Meski begitu tim TNI AL juga melakukan penyisiran korban melalui laut. Menurut Sutopo hingga pukul 13.00 WIB tadi ada 3 jenazah yang ditemukan di laut.
“Jadi operasi dalam hal ini pencarian korban baik dilakukan lewat udara, menggunakan kapal KRI dan juga jalur darat. Jalur darat masih terhambat dibutuhkan alat berat. Pada saat tsunami daerah yang ada di sepanjang pantai ini lari ke bukit oleh karena itu memerlukan bantuan bantuan permakanan dan sebagainya,” ujarnya.
Ia memperkirakan jumlah korban terus bertambah. Sementara itu untuk wilayah Lampung Selatan yakni Pulau Sebuku dan Pulau Sebesi ada masyarakat yang sudah mengungsi ke Kecamatan Rajabasa Lampung Selatan.
“Untuk di wilayah Lampung Selatan, yaitu di Pulau Sebuku dan Pulau Sebesi. Tadi baru pagi ada lebih dari 35 masyarakat mengungsi ke desa Kecamatan Rajabasa,” ujarnya.
Tragedi tsunami yang terjadi pada Sabtu, 22 Desember 2018, menyisakan beragam kisah bagi warga terdampak di pesisir Pandeglang, Banten. Tak terkecuali bagi Munawarah, 38 tahun, warga Sumur. Ia sempat berbagi makanan dengan tetangganya, pasca-tsunami Selat Sunda.
“Bahan makanan yang ada kami masak bersama, lalu dibagi-bagikan,” kata Munawarah saat ditemui di Sumur, Pandeglang, Senin, 24 Desember 2018. Kala itu, bantuan logistik belum datang. Sejumlah relawan yang hendak masuk ke wilayah ini terkendala akses jalan.

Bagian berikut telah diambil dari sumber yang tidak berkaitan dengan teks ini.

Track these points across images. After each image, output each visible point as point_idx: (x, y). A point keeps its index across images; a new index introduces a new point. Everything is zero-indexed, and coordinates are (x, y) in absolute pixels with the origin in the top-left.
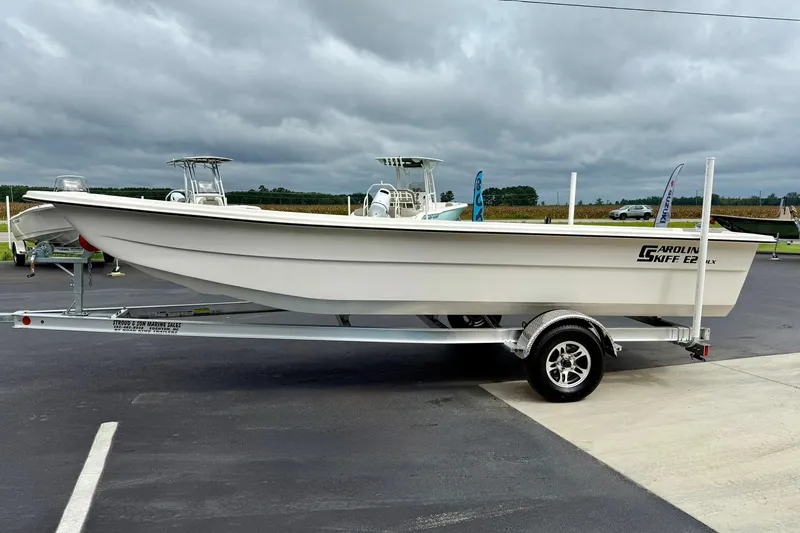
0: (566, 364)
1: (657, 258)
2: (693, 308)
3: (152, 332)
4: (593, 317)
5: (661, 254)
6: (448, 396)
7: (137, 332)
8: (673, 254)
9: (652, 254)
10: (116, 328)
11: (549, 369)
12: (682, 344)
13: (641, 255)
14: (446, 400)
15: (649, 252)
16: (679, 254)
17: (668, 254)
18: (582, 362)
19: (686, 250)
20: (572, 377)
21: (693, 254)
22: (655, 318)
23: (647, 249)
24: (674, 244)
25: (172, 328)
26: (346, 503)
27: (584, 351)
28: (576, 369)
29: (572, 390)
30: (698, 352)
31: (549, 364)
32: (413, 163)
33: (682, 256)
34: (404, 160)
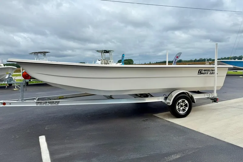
0: (182, 106)
1: (203, 73)
2: (213, 87)
3: (50, 105)
4: (189, 91)
5: (204, 72)
6: (147, 119)
7: (44, 105)
8: (207, 72)
9: (201, 72)
10: (37, 104)
11: (177, 108)
12: (210, 98)
13: (199, 73)
14: (147, 120)
15: (201, 71)
16: (208, 72)
17: (205, 72)
18: (186, 105)
19: (210, 71)
20: (184, 110)
21: (212, 72)
22: (198, 91)
23: (200, 71)
24: (207, 69)
25: (56, 103)
26: (139, 155)
27: (186, 102)
28: (184, 108)
29: (184, 114)
30: (215, 100)
31: (177, 106)
32: (107, 51)
33: (209, 72)
34: (104, 51)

Hingga Senin pagi, jembatan yang menghubungkan jalan Tanjung Lesung menuju Sumur ambrol. Tiang-tiang listrik pun roboh dan melintang di badan jalan. Pelintas harus membuka jalan alternatif untuk merangsak masuk ke perkampungan itu.
Pasukan dari Komando Pasukan Katak berhasil menembus daerah tersebut setelah menempuh waktu sekitar 3 jam. Mereka berfokus mengevakuasi korban yang masih tertimbun puing-puing reruntuhan. Bencana air bah membuat perkampungan Sumur lulu-lantak. Sebagian besar bangunan rata dengan tanah.
Bencana ini berdampak pada pesisir barat Banten serta Lampung Selatan. Dalam rilis BNPB per tanggal 25 Desember pukul 13.00, jumlah korban meninggal bertambah menjadi 429 jiwa. Selain itu, 1.485 orang luka-luka, 154 masih hilang, dan 16.082 jiwa mengungsi.